Happier Parents leave wiggle room

Photo by NeONBRAND on Unsplash

 

I had an amazing morning today, which can be summed up as follows: got child to doctor’s appointment on time.

Let’s back up. Why would that constitute an amazing morning? Because it’s something I rarely achieve. The doctor’s office is a 25-30 minute drive, at the end of which, just as you’re thinking hey, we’re just in time, you encounter the parking garage. The parking garage takes a minimum of ten minutes to navigate, because it’s a narrow structure filled with hesitant older drivers, most of whom rarely deal with such big city novelties, along with giant rural New England trucks and SUVs that can’t get in and out of the parking spaces without, at a minimum, a three-point turn.

That garage kills me every time. I have it in my head that we’re a thirty minute drive from the hospital/doctor’s office, and that’s what I go with. But it’s not a thirty minute drive unless, at the end of it, you’re allowed to leap out of your car at the entrance and race into the building.

Our doctor’s office, in short, does not offer valet parking.

Usually, about ten minutes into the drive, it dawns on me that we’re not going to make it. My thought stream for the next 20 minutes goes something like this: if I can just go a little quicker than usual, we’ll cut a few minutes off the drive and then maybe there will be a wide enough spot for us on the first level and we won’t have to take the stairs and we’re really almost there…

My shoulders are in my ears and my mind is spinning around on that same train. We won’t make it, maybe we’ll make it, we won’t make it, maybe we will…

We never do.

I’ve been thinking a lot about why so many of us get caught up in these repeating errors. For me, the magical thinking regarding transit time is a particular problem (unless I do the math, I tend to allow exactly as much time as it would take for Scotty to beam me to my destination—and even then, I’d be late, because I would have forgotten how hard it can be to wrestle a kid into the Transporter).

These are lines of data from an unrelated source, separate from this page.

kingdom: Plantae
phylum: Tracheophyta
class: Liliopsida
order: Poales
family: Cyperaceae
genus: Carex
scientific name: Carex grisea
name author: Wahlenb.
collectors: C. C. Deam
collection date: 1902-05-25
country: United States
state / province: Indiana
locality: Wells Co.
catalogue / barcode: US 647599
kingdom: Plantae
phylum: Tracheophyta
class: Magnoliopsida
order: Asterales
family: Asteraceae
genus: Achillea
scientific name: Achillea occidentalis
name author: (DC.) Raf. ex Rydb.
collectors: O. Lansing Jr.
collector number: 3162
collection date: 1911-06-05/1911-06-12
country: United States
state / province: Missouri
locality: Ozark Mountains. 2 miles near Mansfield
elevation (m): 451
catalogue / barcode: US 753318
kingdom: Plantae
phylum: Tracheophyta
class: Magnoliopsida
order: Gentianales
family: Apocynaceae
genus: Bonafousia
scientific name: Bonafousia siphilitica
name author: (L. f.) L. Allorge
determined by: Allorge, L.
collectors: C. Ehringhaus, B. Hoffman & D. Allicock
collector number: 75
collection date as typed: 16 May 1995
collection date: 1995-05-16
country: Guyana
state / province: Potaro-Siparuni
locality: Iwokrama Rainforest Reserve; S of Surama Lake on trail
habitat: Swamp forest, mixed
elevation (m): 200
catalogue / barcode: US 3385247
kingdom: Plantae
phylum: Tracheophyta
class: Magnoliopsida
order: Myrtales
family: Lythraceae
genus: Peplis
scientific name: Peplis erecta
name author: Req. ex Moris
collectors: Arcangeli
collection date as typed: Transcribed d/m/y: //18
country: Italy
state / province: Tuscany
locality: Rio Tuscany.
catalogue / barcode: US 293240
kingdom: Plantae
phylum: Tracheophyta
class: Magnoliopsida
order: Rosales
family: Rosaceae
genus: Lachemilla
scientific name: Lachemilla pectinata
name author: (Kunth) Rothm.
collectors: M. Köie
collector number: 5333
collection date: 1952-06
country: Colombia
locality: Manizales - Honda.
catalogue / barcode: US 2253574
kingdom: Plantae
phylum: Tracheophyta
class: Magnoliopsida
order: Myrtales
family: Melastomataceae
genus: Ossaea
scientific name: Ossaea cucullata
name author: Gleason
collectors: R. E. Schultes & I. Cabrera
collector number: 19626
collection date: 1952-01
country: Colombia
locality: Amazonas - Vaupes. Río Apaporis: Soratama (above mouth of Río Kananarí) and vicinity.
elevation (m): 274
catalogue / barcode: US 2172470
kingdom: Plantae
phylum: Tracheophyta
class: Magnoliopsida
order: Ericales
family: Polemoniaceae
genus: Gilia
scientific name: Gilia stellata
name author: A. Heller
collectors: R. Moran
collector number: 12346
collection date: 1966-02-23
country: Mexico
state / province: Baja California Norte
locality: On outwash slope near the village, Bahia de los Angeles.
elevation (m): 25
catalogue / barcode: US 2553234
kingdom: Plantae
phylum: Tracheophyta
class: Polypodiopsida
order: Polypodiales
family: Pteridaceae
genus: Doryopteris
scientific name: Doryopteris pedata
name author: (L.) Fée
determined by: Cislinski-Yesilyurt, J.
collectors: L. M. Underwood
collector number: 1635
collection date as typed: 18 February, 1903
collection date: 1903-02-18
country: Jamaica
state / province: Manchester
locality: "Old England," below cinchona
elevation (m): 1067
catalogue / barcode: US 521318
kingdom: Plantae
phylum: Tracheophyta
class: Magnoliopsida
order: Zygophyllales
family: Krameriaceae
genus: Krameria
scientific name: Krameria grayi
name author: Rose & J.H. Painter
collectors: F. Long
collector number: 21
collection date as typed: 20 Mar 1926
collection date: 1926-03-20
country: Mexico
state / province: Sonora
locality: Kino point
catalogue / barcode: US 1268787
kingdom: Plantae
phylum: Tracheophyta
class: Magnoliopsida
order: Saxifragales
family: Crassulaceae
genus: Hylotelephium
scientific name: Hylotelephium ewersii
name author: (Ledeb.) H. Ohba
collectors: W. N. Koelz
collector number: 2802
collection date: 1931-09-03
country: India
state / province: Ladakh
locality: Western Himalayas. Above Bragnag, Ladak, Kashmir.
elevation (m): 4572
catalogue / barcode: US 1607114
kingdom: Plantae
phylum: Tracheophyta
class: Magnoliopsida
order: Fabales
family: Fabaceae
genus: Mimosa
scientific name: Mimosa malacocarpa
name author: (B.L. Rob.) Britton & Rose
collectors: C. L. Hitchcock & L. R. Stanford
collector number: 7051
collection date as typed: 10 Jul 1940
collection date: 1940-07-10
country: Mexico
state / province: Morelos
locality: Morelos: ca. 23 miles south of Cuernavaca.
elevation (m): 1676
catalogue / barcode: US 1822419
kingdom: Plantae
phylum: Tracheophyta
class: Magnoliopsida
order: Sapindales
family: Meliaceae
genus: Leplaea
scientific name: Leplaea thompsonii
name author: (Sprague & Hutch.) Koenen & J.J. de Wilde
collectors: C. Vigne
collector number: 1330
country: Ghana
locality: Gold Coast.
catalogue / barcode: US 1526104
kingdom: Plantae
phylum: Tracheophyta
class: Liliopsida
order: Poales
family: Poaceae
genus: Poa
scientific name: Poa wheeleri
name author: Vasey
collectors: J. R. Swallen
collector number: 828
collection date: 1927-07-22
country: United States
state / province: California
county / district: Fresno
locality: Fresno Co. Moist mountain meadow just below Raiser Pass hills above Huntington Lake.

Lately, I’ve been working hard to give myself a little leeway, and not just when it comes to allowing 45 minutes for a 30 minute drive. I fill the tank at a quarter full. Plan one or more fewer things every day and every week. Cook an extra meal for the freezer. Get myself ready to leave the house long before it’s time to go.

It’s kind of remarkable how big a difference it can make when you put a little slack in the system. It’s a little thing, but this morning it made me a lot happier.